Today, the European Commission (EC) announced its approval, under EC Treaty state aid rules, of Germany’s €500 billion financial rescue package, which is “intended to stabilise financial markets by providing capital and guarantees to eligible financial institutions.” The EC found the German rescue plan to be “in line with its Guidance Communication on state aid to overcome the current financial crisis,” as it “provides for non-discriminatory access, is limited in time and scope and foresees adequate safeguards to minimise distortions of competition.” EU Competition Commissioner Neelie Kroes stated that “the German rescue package is an efficient tool to boost market confidence, but at the same time is ring-fenced against abuses.”
In summary, the rescue package consists of the following measures:
- Recapitalization scheme – Injection of new capital into banks and insurance companies in exchange for shares to strengthen their balance sheets against potential losses;
- Guarantee scheme – Guarantee of new issuances of short- and medium-term debt to support healthy banks unable to access interbank funding; and
- Temporary acquisition of troubled assets – Acquisition of troubled assets under the condition that these assets are bought back after 36 months without the state incurring a loss.

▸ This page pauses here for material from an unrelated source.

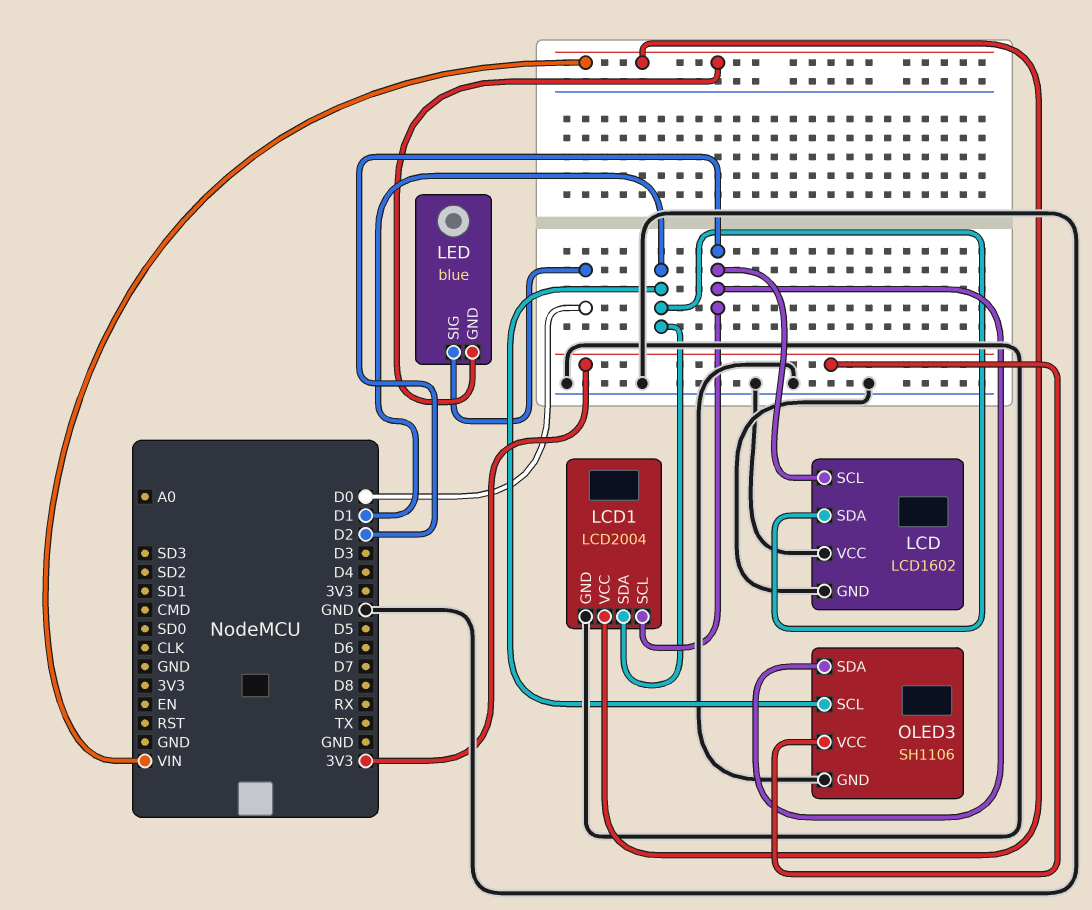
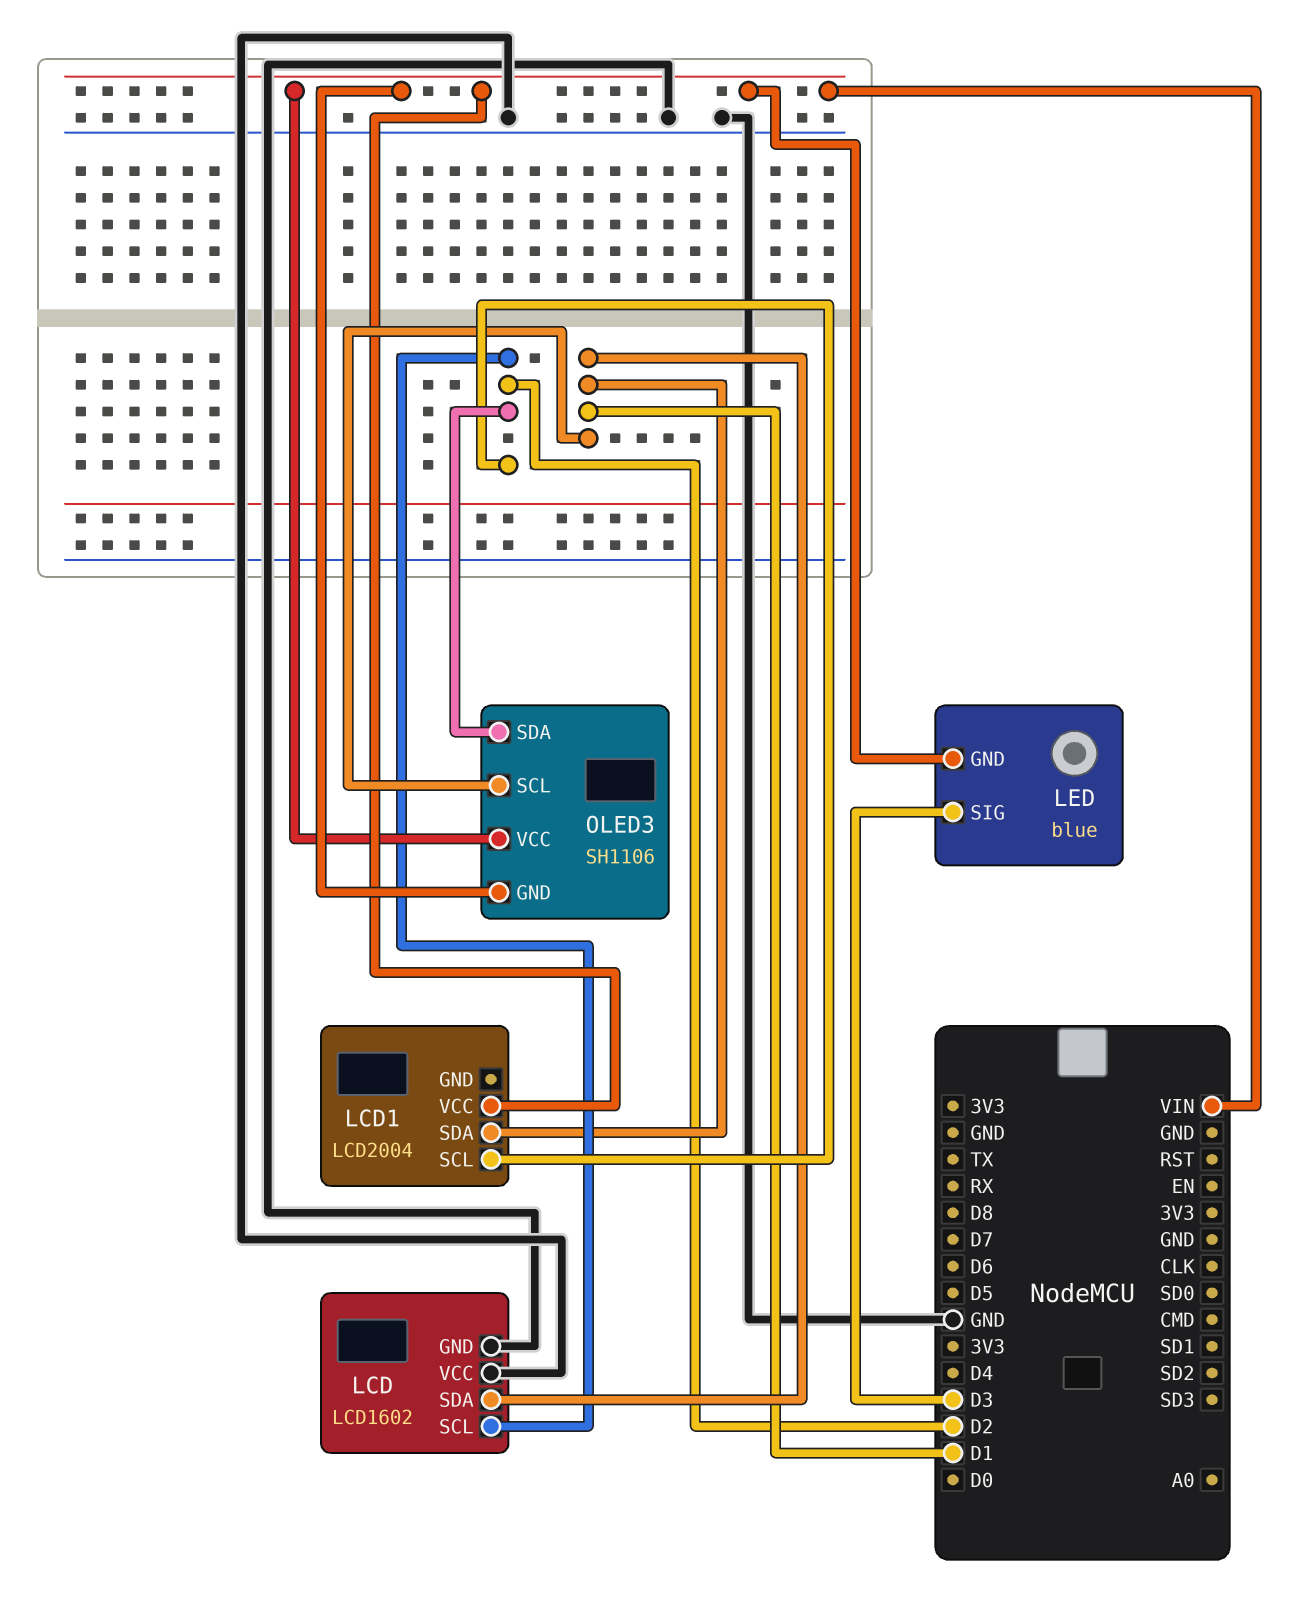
LCD1 pin GND: GND -> none
LED pin SIG: D0 -> D3
OLED3 pin GND: GND -> VIN
OLED3 pin VCC: 3V3 -> VIN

The EC noted with approval a number of conditions imposed under the rescue package, including restrictions on dividends and on remuneration of bank executives and requirements (where troubled assets are purchased) that the beneficiary bank repay a minimum premium similar to that of the guarantee and the costs for the provision of liquidity. The EC found these measures to “constitute an appropriate means to restore confidence in the creditworthiness of German financial institutions and to stimulate interbank lending.” Germany has agreed to report to the EC every six months on the implementation of the scheme to allow the EC to verify that these measures are eliminated when the financial crisis comes to an end.